_Requirement:_ Take the records underneath and set them down exactly.

** Opening Data for processing block **

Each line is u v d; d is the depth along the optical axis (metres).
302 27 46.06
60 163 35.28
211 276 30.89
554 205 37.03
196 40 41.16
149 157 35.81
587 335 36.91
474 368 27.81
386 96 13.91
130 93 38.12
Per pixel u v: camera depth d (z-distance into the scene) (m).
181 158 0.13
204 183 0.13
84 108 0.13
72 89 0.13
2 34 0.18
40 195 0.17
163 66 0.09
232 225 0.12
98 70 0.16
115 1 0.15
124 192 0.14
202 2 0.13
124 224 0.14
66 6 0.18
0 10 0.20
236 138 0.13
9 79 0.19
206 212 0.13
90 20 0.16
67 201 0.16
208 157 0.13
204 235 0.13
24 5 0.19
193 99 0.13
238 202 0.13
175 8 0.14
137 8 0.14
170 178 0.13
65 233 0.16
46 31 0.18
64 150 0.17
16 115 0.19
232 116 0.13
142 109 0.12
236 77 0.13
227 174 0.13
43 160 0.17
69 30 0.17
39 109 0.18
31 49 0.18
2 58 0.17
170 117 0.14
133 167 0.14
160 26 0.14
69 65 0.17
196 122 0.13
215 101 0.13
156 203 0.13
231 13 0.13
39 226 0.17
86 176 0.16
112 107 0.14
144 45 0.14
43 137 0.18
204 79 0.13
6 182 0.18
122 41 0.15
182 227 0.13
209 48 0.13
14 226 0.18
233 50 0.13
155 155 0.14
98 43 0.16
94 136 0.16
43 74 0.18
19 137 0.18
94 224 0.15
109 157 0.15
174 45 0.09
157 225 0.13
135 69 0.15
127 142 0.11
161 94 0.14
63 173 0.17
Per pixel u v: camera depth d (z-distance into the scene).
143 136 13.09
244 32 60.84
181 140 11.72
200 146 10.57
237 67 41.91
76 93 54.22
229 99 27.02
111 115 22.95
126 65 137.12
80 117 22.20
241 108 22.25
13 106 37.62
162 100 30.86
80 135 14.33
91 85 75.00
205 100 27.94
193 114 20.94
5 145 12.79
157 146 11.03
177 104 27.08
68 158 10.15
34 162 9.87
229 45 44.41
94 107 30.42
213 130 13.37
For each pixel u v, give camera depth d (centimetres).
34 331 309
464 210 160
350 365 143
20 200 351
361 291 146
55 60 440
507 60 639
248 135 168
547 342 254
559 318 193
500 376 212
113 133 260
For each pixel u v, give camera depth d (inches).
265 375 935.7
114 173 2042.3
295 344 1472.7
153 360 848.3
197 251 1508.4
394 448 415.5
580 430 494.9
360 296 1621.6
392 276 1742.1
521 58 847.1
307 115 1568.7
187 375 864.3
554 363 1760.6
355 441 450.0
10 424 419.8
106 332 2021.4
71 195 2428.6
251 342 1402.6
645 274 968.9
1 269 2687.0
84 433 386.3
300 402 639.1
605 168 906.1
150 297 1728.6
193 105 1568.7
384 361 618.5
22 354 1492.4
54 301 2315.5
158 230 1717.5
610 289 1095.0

** Closing Data for processing block **

_Task result:_
Each line is u v d; d is the depth along the optical axis (metres).
302 27 46.06
60 163 35.28
211 276 30.89
554 205 37.03
196 40 41.16
149 157 35.81
587 335 36.91
474 368 27.81
386 96 13.91
130 93 38.12
Per pixel u v: camera depth d (z-distance into the scene) (m).
181 158 0.13
204 183 0.13
84 108 0.13
72 89 0.13
2 34 0.18
40 195 0.17
163 66 0.09
232 225 0.12
98 70 0.16
115 1 0.15
124 192 0.14
202 2 0.13
124 224 0.14
66 6 0.18
0 10 0.20
236 138 0.13
9 79 0.19
206 212 0.13
90 20 0.16
67 201 0.16
208 157 0.13
204 235 0.13
24 5 0.19
193 99 0.13
238 202 0.13
175 8 0.14
137 8 0.14
170 178 0.13
65 233 0.16
46 31 0.18
64 150 0.17
16 115 0.19
232 116 0.13
142 109 0.12
236 77 0.13
227 174 0.13
43 160 0.17
69 30 0.17
39 109 0.18
31 49 0.18
2 58 0.17
170 117 0.14
133 167 0.14
160 26 0.14
69 65 0.17
196 122 0.13
215 101 0.13
156 203 0.13
231 13 0.13
39 226 0.17
86 176 0.16
112 107 0.14
144 45 0.14
43 137 0.18
204 79 0.13
6 182 0.18
122 41 0.15
182 227 0.13
209 48 0.13
14 226 0.18
233 50 0.13
155 155 0.14
98 43 0.16
94 136 0.16
43 74 0.18
19 137 0.18
94 224 0.15
109 157 0.15
174 45 0.09
157 225 0.13
135 69 0.15
127 142 0.11
161 94 0.14
63 173 0.17
Per pixel u v: camera depth d (z-distance into the scene).
143 136 13.09
244 32 60.84
181 140 11.72
200 146 10.57
237 67 41.91
76 93 54.22
229 99 27.02
111 115 22.95
126 65 137.12
80 117 22.20
241 108 22.25
13 106 37.62
162 100 30.86
80 135 14.33
91 85 75.00
205 100 27.94
193 114 20.94
5 145 12.79
157 146 11.03
177 104 27.08
68 158 10.15
34 162 9.87
229 45 44.41
94 107 30.42
213 130 13.37
For each pixel u v, give camera depth d (centimetres).
34 331 309
464 210 160
350 365 143
20 200 351
361 291 146
55 60 440
507 60 639
248 135 168
547 342 254
559 318 193
500 376 212
113 133 260
For each pixel u v, give camera depth d (inches).
265 375 935.7
114 173 2042.3
295 344 1472.7
153 360 848.3
197 251 1508.4
394 448 415.5
580 430 494.9
360 296 1621.6
392 276 1742.1
521 58 847.1
307 115 1568.7
187 375 864.3
554 363 1760.6
355 441 450.0
10 424 419.8
106 332 2021.4
71 195 2428.6
251 342 1402.6
645 274 968.9
1 269 2687.0
84 433 386.3
300 402 639.1
605 168 906.1
150 297 1728.6
193 105 1568.7
384 361 618.5
22 354 1492.4
54 301 2315.5
158 230 1717.5
610 289 1095.0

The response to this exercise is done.